Otherworld marks the meeting of two musicians, Peter Hammill and Gary Lucas, who have made careers out of bridging the avant-garde with the popular, in very different ways. Lucas is well-known for, among other things, playing seemingly impossible compositions for guitar as part of Captain Beefheart’s Magic Band, working with the late Jeff Buckley, and providing a live accompaniment to a screening of the 1920 German film The Golem is nothing if not a natural collaborator – his recordings and live performances with other musicians are legion. Hammill, on the other hand, has been relentlessly following his musical vision since the late 1960s, both solo and as a key member of Van der Graaf Generator, on a path that he has traveled mostly alone, with only a small, and progressively thinning, coterie of musicians to accompany his vocals and keyboard or guitar playing. In recent years, his solo albums have been truly one-man shows. Given Hammill’s apparent reticence in the area of collaboration, Otherworld comes as quite a surprise.
And the album is surprisingly powerful. There is an alchemy here between these two mavericks that mixes the very different styles of guitar playing (Hammill’s competent but deliberately abrasive electric guitar riffs, and Lucas’s virtuosic playing that ranges from ambient to bluesy to effects-laden as called for) into something like musical gold.
Many bases are touched here: the opening gentle ballad “Spinning Coins,” the riff-driven “Cash,” and the eerie “Some Kind of Fracas” are just a few examples. “Spinning Coins” sets the album up to be a typical contemporary Hammill album; odd but not too bizarre chord sequences and lyrics that start with “her” leaving “him” and ending with a musing on how all life events may be based on randomness. It could be on any Hammill album — Lucas’s presence isn’t very noticeable yet. But then things get weird. The second song, “Some Kind of Fracas,” features the vaguest of lyrics combined with plodding and stuttering guitar over which one hears layers of sculpted noise. It is eerie and disquieting – which of course translates to pure fun – and things just get better from there. It’s still Hammill’s voice, lyrics, and guitar, but in another — an other — world.
Hammill has hinted at times at the possibility of this type of recording. As far back as 1979, he started experimenting with the open-ended possibilities of pure noise on his pH7 album, and continued those experiments through the following year’s A Black Box. Otherworld seems to have allowed Hammill to see these experiments through in a way that he couldn’t have accomplished thirty years ago, given, among other things, his shoestring budget and the comparative lack of recording technology. Many of the songs and instrumental soundscapes on this album sound like the final realization of these efforts.
There are a few other ballads on the album, “Of Kith and Kin,” and “Two Views,” but the meat of the recording lies in the instrumental pieces which verge on musique concrete: “Built from Scratch,” and “Slippery Slope.” The former contains some effects that are so over-the-top in a 1950s sci-fi movie fashion, that one’s first instinct may well be to chuckle, but the noises turn from kitschy to sinister in a heartbeat, and then sublimely beautiful birdsong-like noises before finally veering into psycho-terror again. The high point of the album is the song “Black Ice,” which features frenetic and abrasive guitar playing and some of Hammill’s best lyrics, and then cuts into slabs of sheer noise before abruptly picking up the song form again as if nothing had happened.
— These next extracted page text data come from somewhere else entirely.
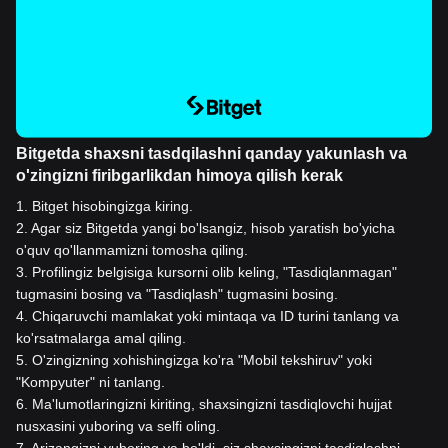
Bitgetda shaxsni tasdqilashni qanday yakunlash va
o'zingizni firibgarlikdan himoya qilish kerak
1
.
Bitget hisobingizga kiring.
2
.
Agar siz Bitgetda yangi bo'lsangiz, hisob yaratish bo'yicha
o'quv qo'llanmamizni tomosha qiling.
3
.
Profilingiz belgisiga kursorni olib keling, "Tasdiqlanmagan"
tugmasini bosing va "Tasdiqlash" tugmasini bosing.
4
.
Chiqaruvchi mamlakat yoki mintaqa va ID turini tanlang va
ko'rsatmalarga amal qiling.
5
.
O'zingizning xohishingizga ko'ra "Mobil tekshiruv" yoki
"Kompyuter" ni tanlang.
6
.
Ma'lumotlaringizni kiriting, shaxsingizni tasdiqlovchi hujjat
nusxasini yuboring va selfi oling.
7
.
Arizangizni yuboring va bo'ldi, siz shaxsingizni tasdiqlashni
Gary Lucas’s presence is all over this album while Hammill’s cuts straight through the middle. Otherworld fits well into the Hammill canon, but Lucas is indispensable and provides some very challenging playing — less counterpoint than catalyst — that makes this album such an unqualified success. His playing particularly shines in the mostly gentle instrumental “Attar of Roses,” which is reminiscent of the album he released in 2001, Edge of Heaven, on which he reworked Chinese pop songs from the 1930s – 1950s. One gets the feeling that this was a particularly fun project for Lucas — a self-professed long time Hammill and Van der Graaf Generator fan, but it’s just another stop on his musical road. But he gave Hammill the foil he seemed to need to up the stakes a little bit – the vocals are a little bit less restrained than they have been of late. More importantly, the freedom that Lucas provided from sticking to either the strictly song-based structure or the entirely instrumental attempts at experimentation that have been less than successful (see Unsung and Sonix), gave Hammill the inspiration he needed to create some of his most vital music to date.